Specialty equipment has been offered for use to the golf course by both members and suppliers as well as by neighbouring courses such as Markland Wood and from the ClubLink Corp.

“If they have something they can offer, they’re offering it,” Stauffer said. “It’s very much appreciated.”
Cleanup help has also come from other sources. Staff from the pro shop contributed about 50 hours each with raking, and even Credit Valley’s food and beverage department chipped in.

“I think they have a greater appreciation for what we do.”

Telephone calls and email messages of support have reached Stauffer from all across Canada.

The Mississaugua Golf & Country Club, which borders Credit Valley, also sustained damage from the flood. Its fifth fairway incurred significant damage, at least one green was marred, and a bridge was swept downstream.
“Bob (Brewster, Mississaugua superintendent) and I meet on the treeline and console each other,” Stauffer quipped.
Both courses enjoy a solid working rapport with one another and frequently share information deemed helpful to the other, Stauffer said.

One of the more unfortunate setbacks from the flood damage was the loss of six or seven memorial trees that had been planted in remembrance of deceased club members. Stauffer contacted the families directly to inform them of the situation, and the club is ready to replace them, although their location could change.

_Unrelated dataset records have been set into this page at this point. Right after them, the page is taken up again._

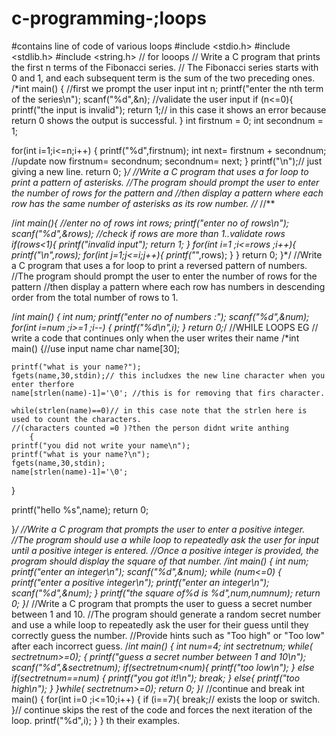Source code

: # c-programming-;loops

#contains line of code of various loops 
#include <stdio.h>
#include <stdlib.h>
#include <string.h>
// for looops
// Write a C program that prints the first n terms of the Fibonacci series.
// The Fibonacci series starts with 0 and 1, and each subsequent term is the sum of the two preceding ones.
/*int main()
{
  //first we prompt the user input
  int n;
  printf("enter the nth term of the series\n");
  scanf("%d",&n);
//validate the user input
if (n<=0){
    printf("the input is invalid");
return 1;// in this case it shows an error because return 0 shows the output is successful.
}
int firstnum = 0;
int secondnum = 1;

for(int i=1;i<=n;i++)
    {
    printf("%d",firstnum);
int next= firstnum + secondnum;
//update now
firstnum= secondnum;
secondnum= next;
}
printf("\n");// just giving a new line.
return 0;
}*/
//Write a C program that uses a for loop to print a pattern of asterisks.
//The program should prompt the user to enter the number of rows for the pattern and
//then display a pattern where each row has the same number of asterisks as its row number.
//*
//**

/*int main(){
//enter no of rows
int rows;
printf("enter no of rows\n");
scanf("%d",&rows);
//check if rows are more than 1..validate rows
if(rows<1){
    printf("invalid input");
    return 1;
}
for(int i=1 ;i<=rows ;i++){
    printf("\n",rows);
        for(int j=1;j<=i;j++){
        printf("*",rows);
        }
}
  return 0;
}*/
//Write a C program that uses a for loop to print a reversed pattern of numbers.
 //The program should prompt the user to enter the number of rows for the pattern
//then display a pattern where each row has numbers in descending order from the total number of rows to 1.

/*int main()
{
    int num;
    printf("enter no of numbers :");
    scanf("%d",&num);
for(int i=num ;i>=1 ;i--)
{
    printf("%d\n",i);
}
return 0;*/
//WHILE LOOPS EG
// write a code that continues only when the user writes their name
/*int main()
{//use input name
    char name[30];

    printf("what is your name?");
    fgets(name,30,stdin);// this includxes the new line character when you enter therfore
    name[strlen(name)-1]='\0'; //this is for removing that firs character.

    while(strlen(name)==0)// in this case note that the strlen here is used to count the characters.
    //(characters counted =0 )?then the person didnt write anthing
        {
    printf("you did not write your name\n");
    printf("what is your name?\n");
    fgets(name,30,stdin);
    name[strlen(name)-1]='\0';
}

printf("hello %s",name);
return 0;

}*/
//Write a C program that prompts the user to enter a positive integer.
//The program should use a while loop to repeatedly ask the user for input until a positive integer is entered.
//Once a positive integer is provided, the program should display the square of that number.
/*int main()
{
    int num;
printf("enter an integer\n");
scanf("%d",&num);
while (num<=0)
    {
        printf("enter a positive integer\n");
printf("enter an integer\n");
scanf("%d",&num);
}
printf("the square of%d is %d",num,num*num);
return 0;
}*/
//Write a C program that prompts the user to guess a secret number between 1 and 10.
//The program should generate a random secret number and use a while loop to repeatedly ask the user for their guess until they correctly guess the number.
//Provide hints such as "Too high" or "Too low" after each incorrect guess.
/*int main()
{
    int num=4;
   int sectretnum;
while( sectretnum>=0);
{
    printf("guess a secret number between 1 and 10\n");
    scanf("%d",&sectretnum);
    if(sectretnum<num){
        printf("too low\n");
    }
        else if(sectretnum==num)
        {
            printf("you got it!\n");
            break;
        }
        else{
            printf("too high\n");
        }
}while( sectretnum>=0);
return 0;
}*/
//continue and break
int main()
{
    for(int i=0 ;i<=10;i++)
    {
        if (i==7){
            break;// exists the loop or switch.
        }// continue  skips the rest of the code and forces the next iteration of the loop.
        printf("%d",i);
    }
}
th their examples.
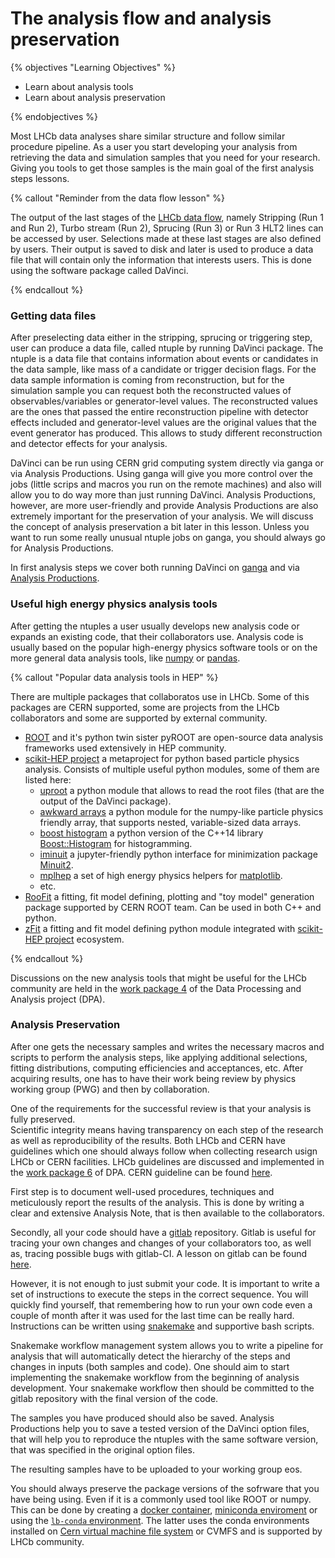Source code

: # The analysis flow and analysis preservation

{% objectives "Learning Objectives" %}

* Learn about analysis tools
* Learn about analysis preservation 

{% endobjectives %}

Most LHCb data analyses share similar structure and follow similar procedure pipeline.
As a user you start developing your analysis from retrieving the data and simulation samples that you need for your research.   
Giving you tools to get those samples is the main goal of the first analysis steps lessons.  

{% callout "Reminder from the data flow lesson" %}

The output of the last stages of the [LHCb data flow](dataflow), namely Stripping (Run 1 and Run 2), Turbo stream (Run 2), Sprucing (Run 3) or Run 3 HLT2 lines can be accessed by user. 
Selections made at these last stages are also defined by users. 
Their output is saved to disk and later is used to produce a data file that will contain only the information that interests users.
This is done using the software package called DaVinci.

{% endcallout %}

### Getting data files

After preselecting data either in the stripping, sprucing or triggering step, user can produce a data file, called ntuple by running DaVinci package.
The ntuple is a data file that contains information about events or candidates in the data sample, like mass of a candidate or trigger decision flags.
For the data sample information is coming from reconstruction, but for the simulation sample you can request both the reconstructed values of observables/variables or generator-level values.
The reconstructed values are the ones that passed the entire reconstruction pipeline with detector effects included and generator-level values are the original values that the event generator has produced.
This allows to study different reconstruction and detector effects for your analysis.

DaVinci can be run using CERN grid computing system directly via ganga or via Analysis Productions. 
Using ganga will give you more control over the jobs (little scrips and macros you run on the remote machines) and also will allow you to do way more than just running DaVinci. 
Analysis Productions, however, are more user-friendly and provide
Analysis Productions are also extremely important for the preservation of your analysis.
We will discuss the concept of analysis preservation a bit later in this lesson.
Unless you want to run some really unusual ntuple jobs on ganga, you should always go for Analysis Productions. 

In first analysis steps we cover both running DaVinci on [ganga](https://lhcb.github.io/starterkit-lessons/first-analysis-steps/davinci-grid.html) and via [Analysis Productions](https://lhcb.github.io/starterkit-lessons/first-analysis-steps/analysis-productions.html).


### Useful high energy physics analysis tools

After getting the ntuples a user usually develops new analysis code or expands an existing code, that their collaborators use. 
Analysis code is usually based on the popular high-energy physics software tools or on the more general data analysis tools, like [numpy](https://numpy.org/) or [pandas](https://pandas.pydata.org/). 

{% callout "Popular data analysis tools in HEP" %}

There are multiple packages that collaboratos use in LHCb.
Some of this packages are CERN supported, some are projects from the LHCb collaborators and some are supported by external community.  

* [ROOT](https://root.cern/) and it's python twin sister pyROOT are open-source data analysis frameworks used extensively in HEP community. 
* [scikit-HEP project](https://github.com/scikit-hep) a metaproject for python based particle physics analysis. Consists of multiple useful python modules, some of them are listed here:
   - [uproot](https://github.com/scikit-hep/uproot4) a python module that allows to read the root files (that are the output of the DaVinci package). 
   - [awkward arrays](https://github.com/scikit-hep/awkward-1.0) a python module for the numpy-like particle physics friendly array, that supports nested, variable-sized data arrays.
   - [boost histogram](https://github.com/scikit-hep/boost-histogram) a python version of the C++14 library [Boost::Histogram](https://www.boost.org/doc/libs/1_77_0/libs/histogram/doc/html/index.html) for histogramming. 
   - [iminuit](https://github.com/scikit-hep/iminuit) a jupyter-friendly python interface for minimization package [Minuit2](https://root.cern.ch/doc/master/Minuit2Page.html).
   - [mplhep](https://github.com/scikit-hep/mplhep) a set of high energy physics helpers for [matplotlib](https://matplotlib.org/).
   - etc.
* [RooFit](https://root.cern/manual/roofit/) a fitting, fit model defining, plotting and "toy model" generation package supported by CERN ROOT team. Can be used in both C++ and python.
* [zFit](https://github.com/zfit/zfit) a fitting and fit model defining python module integrated with [scikit-HEP project](https://github.com/scikit-hep) ecosystem.

{% endcallout %}

Discussions on the new analysis tools that might be useful for the LHCb community are held in the [work package 4](https://lhcb-dpa.web.cern.ch/lhcb-dpa/wp4/index.html) of the Data Processing and Analysis project (DPA). 

### Analysis Preservation

After one gets the necessary samples and writes the necessary macros and scripts to perform the analysis steps, like applying additional selections, fitting distributions, computing efficiencies and acceptances, etc. 
After acquiring results, one has to have their work being review by physics working group (PWG) and then by collaboration. 

One of the requirements for the successful review is that your analysis is fully preserved.  
Scientific integrity means having transparency on each step of the research as well as reproducibility of the results.
Both LHCb and CERN have guidelines which one should always follow when collecting research usign LHCb or CERN facilities.
LHCb guidelines are discussed and implemented in the [work package 6](https://lhcb-dpa.web.cern.ch/lhcb-dpa/wp6/index.html) of DPA.
CERN guideline can be found [here](https://analysispreservation.cern.ch/login?next=/).

First step is to document well-used procedures, techniques and meticulously report the results of the analysis.
This is done by writing a clear and extensive Analysis Note, that is then available to the collaborators.

Secondly, all your code should have a [gitlab](https://about.gitlab.com/) repository.
Gitlab is useful for tracing your own changes and changes of your collaborators too, as well as, tracing possible bugs with gitlab-CI.
A lesson on gitlab can be found [here](https://hsf-training.github.io/analysis-essentials/git/README.html).

However, it is not enough to just submit your code. 
It is important to write a set of instructions to execute the steps in the correct sequence.
You will quickly find yourself, that remembering how to run your own code even a couple of month after it was used for the last time can be really hard. 
Instructions can be written using [snakemake](https://snakemake.readthedocs.io/en/stable/) and supportive bash scripts.

Snakemake workflow management system allows you to write a pipeline for analysis that will automatically detect the hierarchy of the steps and changes in inputs (both samples and code). 
One should aim to start implementing the snakemake workflow from the beginning of analysis development.
Your snakemake workflow then should be committed to the gitlab repository with the final version of the code.

The samples you have produced should also be saved.
Analysis Productions help you to save a tested version of the DaVinci option files, that will help you to reproduce the ntuples with the same software version, that was specified in the original option files. 

The resulting samples have to be uploaded to your working group eos. 

You should always preserve the package versions of the sofrware that you have being using.
Even if it is a commonly used tool like ROOT or numpy.
This can be done by creating a [docker container](https://www.docker.com/), [miniconda enviroment](https://docs.conda.io/en/latest/miniconda.html) or using the [`lb-conda` environment](https://gitlab.cern.ch/lhcb-core/lbcondawrappers/-/blob/master/README.md).
The latter uses the conda environments installed on [Cern virtual machine file system](https://cernvm.cern.ch/fs/) or CVMFS and is supported by LHCb community.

“If they want them right back where they were, that’s fine. If they’d like us to find another location, we’ll give them that option as well.”

As of early April, Stauffer figured the cleanup and restoration work was moving along on scheduled.
“I see progress being made. When I think about how far we’ve come in two weeks, this is huge. I’m still optimistic that by mid-to-late June, we can give them holes eight through 13."

Stauffer said he wasn’t sure how to greet the early April weather, saying rain would help melt the ice chunks, but would also slow down work in other areas.

“I want the sun to come out and I want it to start warming up, but I don’t because that means I’m going to have to start redirecting some of my people to mowing.”

Holes nine and 10 were in need of resodding which Stauffer said he hoped to tackle in early May.

In spite of the overwhelming setback, Stauffer has maintained a sense of humour throughout his ordeal, chuckling over one of the more unusual finds among the washed up debris on the property.

“We found a tremendous amount of coconuts, either whole or in parts,” he said. “I bet we picked up well over 100 coconuts in different spots. It’s really bizarre how coconuts can show up.”

He said he wasn’t sure where they came from, but he suspected they were dumped from someone’s backyard upstream.

“It’s not the spring I was hoping for. It’s one of those unfortunate things. It’s a little bit of a reality check in some sense. We all think we’re in control of a lot of things, but at the end of the day there are things that are just out of our control. Mother Nature’s one of them.”